Bottom line: That was a commuter plane, a small plane. Everybody on it could see and hear the incident. Sawyer said they talked to some of them. If this wasn’t the way it went down they’d have found out by now. Fire the flight attendant for lying to her captain to get an innocuous passenger thrown off. Period.

11 comments »

  1. As Whitney would say – oh HAY-ULL to the no! You’ve got to be kidding me. I’m not big on litigating but she really needs to pursue that one. But she has more than that coming to her and I’d say she’ll get it when she has kids of her own (Heaven help them).

    Comment by Jae — July 12, 2007 @ 10:49 am

  2. That’s funny you say that, Jae–I was thinking as I wrote about the gulf of perception and manners separating the unsympathetic childless from parents. Five’ll get you ten, though, that she’ll never have kids.

    Comment by Anwyn — July 12, 2007 @ 11:57 am

  3. My wife was so enraged about this story that she tracked down the e-mail of the company’s communications director (kristy.nicholas@expressjet.com) to fire off an e-mail.

    Not that we fly much anyway, but I can now cross Continental off the list of potential carriers for our next trip…

    Comment by SlithyToves — July 12, 2007 @ 12:33 pm

  4. I wonder how hard it would be to find out which flights this particular attendant attends? Start a mobblog action to have all of the willing adults on the plane start muttering “Bye, bye plane” just loud enough to be heard. :-)

    I’ll be in the next jail cell tapping on your wall.

    Comment by Allen — July 12, 2007 @ 1:36 pm

  5. Gotta find a mole in the company who would send us her month’s “line” … but I like the way you think. :)

    Comment by Anwyn — July 12, 2007 @ 1:47 pm

  6. I don’t take sucker bets (unless I’ve got the upper hand!)

    I like Allen’s suggestion. Bye-bye plane! Bye-bye lady!

    Comment by Jae — July 12, 2007 @ 1:58 pm

  7. SlithyToves, do let us know if your wife gets a response.

    If she sues, the company would be nuts not to settle since undoubtedly there are as many witnesses to this nuttery as there were passengers within earshot, all in a conveniently organized manifest.

    I hope they try to avoid lawsuit by firing the attendant posthaste. Provided all this is accurate.

    Comment by Anwyn — July 12, 2007 @ 5:23 pm

  8. I’d love to take my darling nephew on one of that woman’s flights.

    “Why did you say, ‘Please put on your own mask before assisting others?’ Why did you say ‘There are three exits on this plane?’ Why did you say ‘Your luggage must fit in an overhead bin or under the seat in front of you?’ Why are there peanuts? What road are we on? Why are we going on a plane? If I scratch, you get ball in hand. I’m going to do an upside-down marseille shot with the orange two ball.
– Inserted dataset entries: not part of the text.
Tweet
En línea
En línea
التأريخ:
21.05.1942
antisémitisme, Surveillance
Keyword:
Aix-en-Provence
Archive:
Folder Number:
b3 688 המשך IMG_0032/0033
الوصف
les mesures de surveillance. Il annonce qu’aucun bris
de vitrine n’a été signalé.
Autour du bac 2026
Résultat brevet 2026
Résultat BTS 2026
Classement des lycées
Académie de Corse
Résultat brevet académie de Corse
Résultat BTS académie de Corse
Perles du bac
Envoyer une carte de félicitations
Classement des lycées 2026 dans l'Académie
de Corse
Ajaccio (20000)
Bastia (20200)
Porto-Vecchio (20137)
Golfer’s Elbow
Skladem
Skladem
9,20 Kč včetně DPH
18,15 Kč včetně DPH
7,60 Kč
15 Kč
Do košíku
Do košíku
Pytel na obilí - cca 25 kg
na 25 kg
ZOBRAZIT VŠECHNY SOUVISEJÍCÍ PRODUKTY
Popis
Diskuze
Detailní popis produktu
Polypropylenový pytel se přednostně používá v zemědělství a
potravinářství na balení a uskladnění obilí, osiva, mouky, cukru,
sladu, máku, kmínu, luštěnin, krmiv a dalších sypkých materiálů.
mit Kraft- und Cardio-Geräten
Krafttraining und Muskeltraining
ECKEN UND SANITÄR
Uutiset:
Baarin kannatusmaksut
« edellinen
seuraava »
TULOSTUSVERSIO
I’m going to play pop-pops at granny’s house.”

    Comment by Anwyn's sister — July 13, 2007 @ 6:04 pm

  9. If I had been on that plane, I would have walked out with that family. And then found the nearest TSA officer and told him that there was a dangerous person aboard that plane — the stewardess.

    Comment by nk — July 13, 2007 @ 11:59 pm

  10. I got a lot more tolerant about small children after I became an uncle. It is the nature of young children to be noisy, and repetitively noisy. After all, that is how they learn. A colicky infant is a trial, as is a genuine spoiled brat, but I did not read about anything fitting that description in the article.

    I don’t see anywhere in the story where other passengers complained, just the stewardess. I was more upset by the stewardess’s behavior, since it is in her position to assist the needs of the passengers, not act like a nanny or an assistant principal. Verily, if I had been the parent put off the flight like that, I would have given TSA an earful on it.

    Comment by exdem13 — July 14, 2007 @ 4:41 am

  11. My wife did get a response from the Communications director at ExpressJet. It stated that she had forwarded her concerns to the appropriate customer care representative…

    So, we can now be assured that nothing at all will come of her letter.